Mass casinos round up: Plainridge casino revenue continues to fall; judge dismisses suit against Wynn casino land deal

TAGs: Massachusetts, Plainridge Park Casino, Wynn Resorts

mass-casinos-round-up-plainridge-casino-revenue-continues-to-fall-judge-dismisses-suit-against-wynn-casino-land-dealNews on Massachusetts casinos never stop. So here’s the latest for today.

Plainridge Park Casino, the only gaming facility open in the state for now, saw its revenue drop to $12.6m in September from the $15.2m it generated in August.

After a strong opening in June, its profit has been falling with each passing month.

According to Lance George, the casino’s vice president and general manager, this trend was consistent with other property openings that had a similar strong first couple of weeks, adding that “the numbers settle over the first few months” and then they “ramp back up to a more normalized run rate as your marketing takes hold.”

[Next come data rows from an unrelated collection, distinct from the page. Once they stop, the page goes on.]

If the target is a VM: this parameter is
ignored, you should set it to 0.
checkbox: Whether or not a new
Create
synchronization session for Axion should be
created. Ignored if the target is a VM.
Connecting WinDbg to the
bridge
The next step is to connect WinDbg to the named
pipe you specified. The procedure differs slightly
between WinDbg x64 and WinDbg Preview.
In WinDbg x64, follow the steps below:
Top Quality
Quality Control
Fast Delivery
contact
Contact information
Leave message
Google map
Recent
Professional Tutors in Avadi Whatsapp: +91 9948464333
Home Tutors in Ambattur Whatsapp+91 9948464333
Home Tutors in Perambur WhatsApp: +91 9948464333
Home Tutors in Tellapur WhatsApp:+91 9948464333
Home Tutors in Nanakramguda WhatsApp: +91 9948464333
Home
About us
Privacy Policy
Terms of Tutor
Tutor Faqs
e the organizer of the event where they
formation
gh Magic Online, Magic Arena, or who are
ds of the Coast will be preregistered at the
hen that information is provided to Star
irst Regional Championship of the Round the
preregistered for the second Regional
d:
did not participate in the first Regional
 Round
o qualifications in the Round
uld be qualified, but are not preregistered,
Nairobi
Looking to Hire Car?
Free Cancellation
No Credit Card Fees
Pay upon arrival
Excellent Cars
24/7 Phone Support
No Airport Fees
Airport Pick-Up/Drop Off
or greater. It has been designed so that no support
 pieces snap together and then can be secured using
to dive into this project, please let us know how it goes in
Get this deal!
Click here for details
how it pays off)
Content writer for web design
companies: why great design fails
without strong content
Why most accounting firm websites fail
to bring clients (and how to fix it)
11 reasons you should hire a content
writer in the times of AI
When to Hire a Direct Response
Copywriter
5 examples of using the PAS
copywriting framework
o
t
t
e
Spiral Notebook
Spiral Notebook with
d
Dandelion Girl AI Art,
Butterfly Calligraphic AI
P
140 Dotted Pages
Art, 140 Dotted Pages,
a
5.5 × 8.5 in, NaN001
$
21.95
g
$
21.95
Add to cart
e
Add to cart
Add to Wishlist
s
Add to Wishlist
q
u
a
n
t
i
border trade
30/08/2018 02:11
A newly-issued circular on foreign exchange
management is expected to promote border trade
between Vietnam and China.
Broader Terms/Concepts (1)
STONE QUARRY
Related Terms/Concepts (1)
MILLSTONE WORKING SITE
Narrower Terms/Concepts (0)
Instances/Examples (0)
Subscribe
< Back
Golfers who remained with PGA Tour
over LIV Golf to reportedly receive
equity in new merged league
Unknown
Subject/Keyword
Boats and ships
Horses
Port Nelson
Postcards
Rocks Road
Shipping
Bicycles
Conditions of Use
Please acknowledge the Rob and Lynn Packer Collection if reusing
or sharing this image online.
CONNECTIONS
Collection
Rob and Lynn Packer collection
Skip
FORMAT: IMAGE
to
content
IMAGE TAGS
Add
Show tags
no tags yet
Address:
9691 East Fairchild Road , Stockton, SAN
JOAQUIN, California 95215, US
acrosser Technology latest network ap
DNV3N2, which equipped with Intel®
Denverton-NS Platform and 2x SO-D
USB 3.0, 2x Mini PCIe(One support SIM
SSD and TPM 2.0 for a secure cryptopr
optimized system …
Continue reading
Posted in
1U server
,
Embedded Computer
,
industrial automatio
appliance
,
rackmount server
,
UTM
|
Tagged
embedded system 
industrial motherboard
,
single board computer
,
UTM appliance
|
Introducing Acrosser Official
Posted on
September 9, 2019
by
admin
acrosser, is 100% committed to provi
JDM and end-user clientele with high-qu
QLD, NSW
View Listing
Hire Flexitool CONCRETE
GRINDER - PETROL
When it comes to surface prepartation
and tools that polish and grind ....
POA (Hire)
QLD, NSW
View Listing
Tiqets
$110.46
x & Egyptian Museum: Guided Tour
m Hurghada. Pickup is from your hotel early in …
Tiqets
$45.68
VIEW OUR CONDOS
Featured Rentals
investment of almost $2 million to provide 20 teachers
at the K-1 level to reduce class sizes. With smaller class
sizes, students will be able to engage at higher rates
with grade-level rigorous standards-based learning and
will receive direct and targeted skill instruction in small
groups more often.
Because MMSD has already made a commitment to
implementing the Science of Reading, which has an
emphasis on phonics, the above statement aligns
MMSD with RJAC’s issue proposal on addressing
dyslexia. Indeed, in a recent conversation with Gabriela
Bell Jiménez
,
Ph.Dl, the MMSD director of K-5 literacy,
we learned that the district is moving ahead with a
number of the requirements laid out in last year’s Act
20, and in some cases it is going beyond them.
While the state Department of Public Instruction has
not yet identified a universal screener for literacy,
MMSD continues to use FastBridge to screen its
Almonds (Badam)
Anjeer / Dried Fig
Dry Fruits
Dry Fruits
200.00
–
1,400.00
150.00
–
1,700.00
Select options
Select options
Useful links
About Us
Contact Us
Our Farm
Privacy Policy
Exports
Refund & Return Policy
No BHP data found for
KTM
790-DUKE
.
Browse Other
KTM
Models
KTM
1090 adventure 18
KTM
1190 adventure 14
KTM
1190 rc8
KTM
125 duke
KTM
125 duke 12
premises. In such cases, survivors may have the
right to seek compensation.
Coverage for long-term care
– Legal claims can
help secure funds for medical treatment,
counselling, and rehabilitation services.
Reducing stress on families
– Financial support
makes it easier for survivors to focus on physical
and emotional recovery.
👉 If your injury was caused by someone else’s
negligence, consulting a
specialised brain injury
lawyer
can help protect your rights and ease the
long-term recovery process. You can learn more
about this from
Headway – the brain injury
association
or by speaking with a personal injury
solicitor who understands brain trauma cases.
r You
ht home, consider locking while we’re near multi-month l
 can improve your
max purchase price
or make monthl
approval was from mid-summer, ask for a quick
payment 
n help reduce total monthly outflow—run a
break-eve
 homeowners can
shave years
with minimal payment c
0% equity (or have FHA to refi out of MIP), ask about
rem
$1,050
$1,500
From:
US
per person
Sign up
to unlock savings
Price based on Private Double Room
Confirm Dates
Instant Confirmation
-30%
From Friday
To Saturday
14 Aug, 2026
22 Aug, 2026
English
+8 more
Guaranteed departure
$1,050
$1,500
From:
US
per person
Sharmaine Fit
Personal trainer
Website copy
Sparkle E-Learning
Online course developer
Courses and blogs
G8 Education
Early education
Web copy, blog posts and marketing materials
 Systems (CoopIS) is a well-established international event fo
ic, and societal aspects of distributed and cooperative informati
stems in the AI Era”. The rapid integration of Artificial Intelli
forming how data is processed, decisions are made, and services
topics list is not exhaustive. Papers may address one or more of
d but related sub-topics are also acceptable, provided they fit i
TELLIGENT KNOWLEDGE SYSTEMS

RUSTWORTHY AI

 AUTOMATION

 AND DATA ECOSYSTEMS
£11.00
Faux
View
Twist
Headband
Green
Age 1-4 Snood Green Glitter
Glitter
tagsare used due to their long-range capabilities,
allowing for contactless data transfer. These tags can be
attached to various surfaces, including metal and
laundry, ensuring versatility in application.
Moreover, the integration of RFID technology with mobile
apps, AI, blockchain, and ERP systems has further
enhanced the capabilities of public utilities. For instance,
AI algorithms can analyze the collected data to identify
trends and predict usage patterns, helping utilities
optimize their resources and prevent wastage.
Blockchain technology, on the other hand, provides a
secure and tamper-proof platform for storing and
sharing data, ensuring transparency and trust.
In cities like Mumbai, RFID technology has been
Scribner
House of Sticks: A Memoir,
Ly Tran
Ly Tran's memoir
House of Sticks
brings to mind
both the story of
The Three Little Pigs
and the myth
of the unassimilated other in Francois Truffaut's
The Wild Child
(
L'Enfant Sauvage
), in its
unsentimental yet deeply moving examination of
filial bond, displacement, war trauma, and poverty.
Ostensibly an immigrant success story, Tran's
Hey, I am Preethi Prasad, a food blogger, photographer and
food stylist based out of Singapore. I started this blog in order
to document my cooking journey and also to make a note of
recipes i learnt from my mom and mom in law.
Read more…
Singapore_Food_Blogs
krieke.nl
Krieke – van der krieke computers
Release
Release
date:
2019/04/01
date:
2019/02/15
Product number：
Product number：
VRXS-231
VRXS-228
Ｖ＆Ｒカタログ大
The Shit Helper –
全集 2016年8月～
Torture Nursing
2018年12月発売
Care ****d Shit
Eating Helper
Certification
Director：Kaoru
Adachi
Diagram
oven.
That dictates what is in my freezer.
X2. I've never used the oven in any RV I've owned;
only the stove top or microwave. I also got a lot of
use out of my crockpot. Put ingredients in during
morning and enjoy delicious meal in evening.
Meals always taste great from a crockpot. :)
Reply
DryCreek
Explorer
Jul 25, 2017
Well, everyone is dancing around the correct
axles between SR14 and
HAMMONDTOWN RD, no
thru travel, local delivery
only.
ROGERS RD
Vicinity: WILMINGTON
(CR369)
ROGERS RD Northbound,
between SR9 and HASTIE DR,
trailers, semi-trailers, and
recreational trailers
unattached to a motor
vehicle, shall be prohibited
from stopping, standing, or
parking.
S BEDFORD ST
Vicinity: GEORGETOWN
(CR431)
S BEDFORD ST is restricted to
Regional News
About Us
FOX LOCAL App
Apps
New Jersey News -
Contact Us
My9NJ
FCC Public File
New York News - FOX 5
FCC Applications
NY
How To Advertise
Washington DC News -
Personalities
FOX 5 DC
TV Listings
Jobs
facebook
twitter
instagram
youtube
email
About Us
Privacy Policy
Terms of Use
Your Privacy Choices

George also pointed out that September has always been a slower month than August and the 17% drop in revenues was far from surprising.

Plainridge Park Casino pays 49% tax to the state, of which 82% goes to cities and towns for local aid and 18% goes to a horse racing development fund. The state collected about $5 million in taxes from Plainridge in September, down from $6 million in August and $7.2 million in July.

Wynn Resorts wins!

A superior court judge has handed Wynn Resorts a key legal victory, ruling a group of taxpayers didn’t have legal standing to challenge the sale of 1.8 acres of Massachusetts Bay Transportation Authority (MBTA) land to Wynn for about $6 million.

Suffolk Superior Court Judge Janet Sanders wrote that the group didn’t technically have grounds to bring the lawsuit, which it filed in July, because the sale isn’t directly costing taxpayers money. Sanders dismissed the argument that selling the 1.7 acres of land would force the taxpayers to spend money to relocate services, thus prompting potential fare or tax increases.

Sanders added that the argument was “too speculative and hypothetical,” and noted that the specific terms of the deal “do not require the MBTA to expend money or to assume any obligations.”